I recently attended the annual scientific meeting on obesity in San Diego put on by The Obesity Society. This is a big gathering where researchers and clinicians gather to discuss all aspects of the science of obesity with one remarkable exception. Over the course of four and a half days, I did not hear the phrase “low-carb diet” cross the lips of a single presenter. I have been going to these meetings for several years now and it is quite clear that the organizers have no desire to look at low-carb research. Even when one of the recent past-presidents has a much anticipated two-year low-carb study published there is not a mention of it in the program. And when he does speak, he gives a totally unremarkable presentation on a different topic. It’s almost as though he is embarrassed for having done a study on low-carb and is happy to put that unfortunate experience behind him. The fact that even though he made several errors that mitigated against the low-carb diet arm, the fact that the low-carb diet results were still better than the low-fat, low-calorie arm probably just increased the embarrassment.
One of the things I find really odd at these meetings is that there are awards sessions every day where various researchers heap accolades on one another for advancing the science while the epidemic continues to rage on uncontrolled. It reminds me of that famous photo of the firemen posing while behind them a house is consumed by fire, or the infamous “Mission Accomplished” banner accompanying George Bush’s premature declaration of victory in Iraq. Making it even more surreal is the fact that a noticeable number of the acclaimed leaders in this global emergency are suffering its consequences themselves. We are not supposed to notice this, much less comment on it, of course. But, in what bizarre alternate universe do we find ourselves, when the experts who are expected to lead us out of this misery cannot make their prescriptions work on themselves?

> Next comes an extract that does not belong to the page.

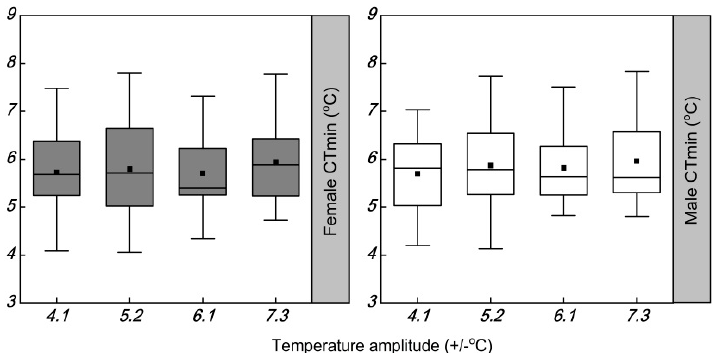
Figure 5. Box plot of the cold coma temperature (CT min ) of females and males of Plutella xylostella developed under four daily temperature amplitudes, with a similar mean temperature. The upper and lower boundaries of the box indicate the 75th percentile and 25th percentile of the data set, respectively. The black horizontal line and black square within the box represent the median and mean values, respectively. Error bars above and below the box indicate the minimum and maximum values, respectively. Different letters above each box indicate significant differences ( p < 0.05) among the treatments.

Suffice to say, I’ve yet to see a credible low-carb researcher with a personal weight problem.
I will continue to attend these meetings as there are basic science presentations worth attending and there are sometimes good discussions on specific issues like fructose which are germane to the low-carb field. I will also continue to give them feedback on the need to stop ignoring the low-carb science but I’m not holding my breath.
I spoke at another smaller conference this week in Toronto on vision care. Loss of vision due to poorly managed diabetes is the leading cause of blindness in this country. Considering that a very low-carb diet yields consistently excellent blood sugar control it makes sense that low-carb can have an impact in this area. I was thrilled that my presentation was the “warm-up act” for my good friend Gary Taubes. I gave my usual discourse on why I think we are using the wrong paradigm in our approach to conditions linked to insulin resistance – obesity, metabolic syndrome and type 2 diabetes – and why I think we need to add a low-carb diet to our therapeutic armamentarium.
It is always a pleasure to hear Gary speak. He gave a tour-de-force presentation on the history of the diabetic diet and how it has been influenced over the decades by a small group of prominent scientists whose evidentiary basis for steering diet recommendations was scant at best. Gary, in researching his excellent book, “Good Calories, Bad Calories”, has actually interviewed all the main characters who are still living and has an in-depth historical understanding of how we were so badly misled.
The highlight of that day, however, was lunch where I observed Gary struggling to have a hamburger (bunless of course) prepared to his liking and where we had some great conversation about family, friends, literature and, of course, diet. He has another book coming out soon. It is called, “Why We Get Fat And What To Do About It”, and will be released in December. You can pre-order it now on Amazon.com. This will be a good book for people who found “Good Calories, Bad Calories” challenging and who want practical advice on diet. In the meantime, for those who are seeking guidance on doing a low-carb diet, I highly recommend “The New Atkins for a New You” by my friends Westman, Phinney and Volek.